A recent case in North Carolina illustrates the types of problems created when a general contractor accepts a subcontractor’s bid and then allows the subcontractor to perform the work without obtaining a signed subcontract.[i]  In this case, the general contractor (Choate Construction Company – “Choate”) accepted a bid from a foundation subcontractor (Southeast Caissons, LLC – “SEC”).  Choate sent the subcontract to SEC.  SEC provided its changes in a “Proposed Addendum” to the subcontract stating, “[SEC] hereby accepts the terms of the attached Subcontract, subject to and conditioned upon Choate[‘s] acceptance of the terms set forth in this Addendum[.]”  After that, Choate called SEC and exchanged emails concerning the subcontract terms, but did not reach an agreement.  SEC then performed its subcontract and sought payment, and acknowledged it had not signed the subcontract.  Choate agreed it owed SEC something, but refused to pay because SEC did not have a signed subcontract, asserting the subcontract was not binding on Choate.

When, after repeated demand, Choate failed to pay SEC, SEC sued Choate in a county other than the one set forth in the written, unsigned subcontract.  The issue at trial was whether the unsigned subcontract venue clause controlled; that is, whether SEC was in anyway bound by the terms in the proposed, unsigned subcontract.

The trial court held that SEC was not bound by the subcontract and, therefore, could bring its lawsuit in a county other than the one mandated by the written terms of the unsigned agreement.

Choate appealed the case to the Court of Appeals.  There is an old saying among grizzled construction lawyers: “Oral contracts are as binding as written contracts, but oral contracts are harder to prove.”[ii]  The court held that the parties had an implied in fact contract.  Mutual assent was established by the parties’ conduct.  Choate allowed SEC to perform the subcontract, and in light of that conduct, it was reasonable to presume that the parties intended to contract with each other.  That implied in fact contract, however, did not include any provision regarding venue, and, thus, SEC was fully within its rights to file in a county other than the one set forth in the unsigned agreement.

Comment:  The lesson to be derived from this case is that parties who do not take the time to get the paperwork in order before performance begins can find themselves in a mess, particularly where, as here, there were negotiations back and forth regarding subcontract terms with no agreement being reached before the performance started.  The court was left to sort out the mess at great expense to both parties.  In this instance, as in most similar situations, the subcontractor was in a better position by not having signed the subcontract than it would have been if it had signed the subcontract.  By not signing the subcontract, the subcontractor was free to file in the court that it wished to, rather than the one mandated by the unsigned subcontract.  Other subcontract terms, such as notice provisions and mutual waiver of consequential damages, could be similarly affected.  Without a signed subcontract, none of those written provisions would be binding on SEC.  General contractors in particular should draw a “lesson learned” from this case.

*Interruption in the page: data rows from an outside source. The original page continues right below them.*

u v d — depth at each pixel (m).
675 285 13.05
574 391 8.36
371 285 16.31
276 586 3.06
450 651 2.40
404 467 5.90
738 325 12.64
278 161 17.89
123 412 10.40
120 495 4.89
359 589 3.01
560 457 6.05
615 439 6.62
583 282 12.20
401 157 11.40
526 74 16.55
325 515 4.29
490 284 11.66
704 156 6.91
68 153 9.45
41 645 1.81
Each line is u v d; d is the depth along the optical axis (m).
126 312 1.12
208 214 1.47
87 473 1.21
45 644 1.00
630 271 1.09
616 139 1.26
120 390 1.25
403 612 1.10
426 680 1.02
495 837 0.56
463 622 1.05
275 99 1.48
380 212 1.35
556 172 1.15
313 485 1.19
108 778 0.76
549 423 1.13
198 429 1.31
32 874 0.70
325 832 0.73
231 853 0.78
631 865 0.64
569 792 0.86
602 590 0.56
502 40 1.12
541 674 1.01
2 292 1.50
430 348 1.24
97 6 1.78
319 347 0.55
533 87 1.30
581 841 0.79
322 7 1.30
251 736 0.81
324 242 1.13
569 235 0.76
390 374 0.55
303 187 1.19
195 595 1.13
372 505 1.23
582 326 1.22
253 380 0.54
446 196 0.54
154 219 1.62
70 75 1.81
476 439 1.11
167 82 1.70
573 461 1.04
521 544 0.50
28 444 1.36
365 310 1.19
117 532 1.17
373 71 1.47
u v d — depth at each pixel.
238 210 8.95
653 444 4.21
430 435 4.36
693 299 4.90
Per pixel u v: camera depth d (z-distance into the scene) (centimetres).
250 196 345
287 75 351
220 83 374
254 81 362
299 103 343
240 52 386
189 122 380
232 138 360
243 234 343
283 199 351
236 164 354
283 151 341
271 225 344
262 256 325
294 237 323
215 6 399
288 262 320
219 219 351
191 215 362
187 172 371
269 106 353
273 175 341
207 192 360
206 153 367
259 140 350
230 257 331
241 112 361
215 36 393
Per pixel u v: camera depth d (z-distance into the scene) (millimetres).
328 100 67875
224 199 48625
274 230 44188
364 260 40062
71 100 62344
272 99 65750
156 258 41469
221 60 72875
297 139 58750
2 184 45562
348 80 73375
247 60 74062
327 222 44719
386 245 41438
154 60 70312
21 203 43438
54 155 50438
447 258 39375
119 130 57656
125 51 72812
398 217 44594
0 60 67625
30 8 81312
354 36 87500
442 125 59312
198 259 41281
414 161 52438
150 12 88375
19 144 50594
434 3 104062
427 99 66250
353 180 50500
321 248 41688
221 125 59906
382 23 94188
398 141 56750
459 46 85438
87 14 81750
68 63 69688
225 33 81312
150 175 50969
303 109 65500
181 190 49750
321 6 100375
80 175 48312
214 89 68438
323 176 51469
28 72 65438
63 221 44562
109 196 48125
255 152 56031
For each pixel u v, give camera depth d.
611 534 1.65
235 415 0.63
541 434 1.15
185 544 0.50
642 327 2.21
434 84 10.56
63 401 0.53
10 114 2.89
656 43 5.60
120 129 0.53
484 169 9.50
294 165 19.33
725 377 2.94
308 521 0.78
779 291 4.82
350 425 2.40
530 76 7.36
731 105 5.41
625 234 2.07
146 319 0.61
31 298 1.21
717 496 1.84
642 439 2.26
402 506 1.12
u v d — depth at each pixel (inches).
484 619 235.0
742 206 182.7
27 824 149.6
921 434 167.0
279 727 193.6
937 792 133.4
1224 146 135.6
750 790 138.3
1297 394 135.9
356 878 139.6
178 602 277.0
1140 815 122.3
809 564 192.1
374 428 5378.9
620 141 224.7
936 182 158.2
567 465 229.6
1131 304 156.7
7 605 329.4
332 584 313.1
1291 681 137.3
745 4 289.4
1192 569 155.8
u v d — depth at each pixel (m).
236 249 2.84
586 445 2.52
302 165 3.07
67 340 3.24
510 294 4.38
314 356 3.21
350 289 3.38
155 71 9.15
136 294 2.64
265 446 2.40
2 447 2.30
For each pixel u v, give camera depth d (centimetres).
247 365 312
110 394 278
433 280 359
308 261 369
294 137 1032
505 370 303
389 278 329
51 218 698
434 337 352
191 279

[i] Southeast Caissons, LLC v. Choate Const. Co., 784 SE.2d 650 (2016). The idea for this article came to us courtesy of Stan Martin at Common Sense Construction Law, LLC.  Read his article from April 25, 2016 on the subject, here.

[ii] Stated more artfully: “Failing to memorialize an oral contract does not invalidate the agreement, but instead merely affects the mode of proving the terms of the contract.”  See, Southeast Caissons, LLC at 665.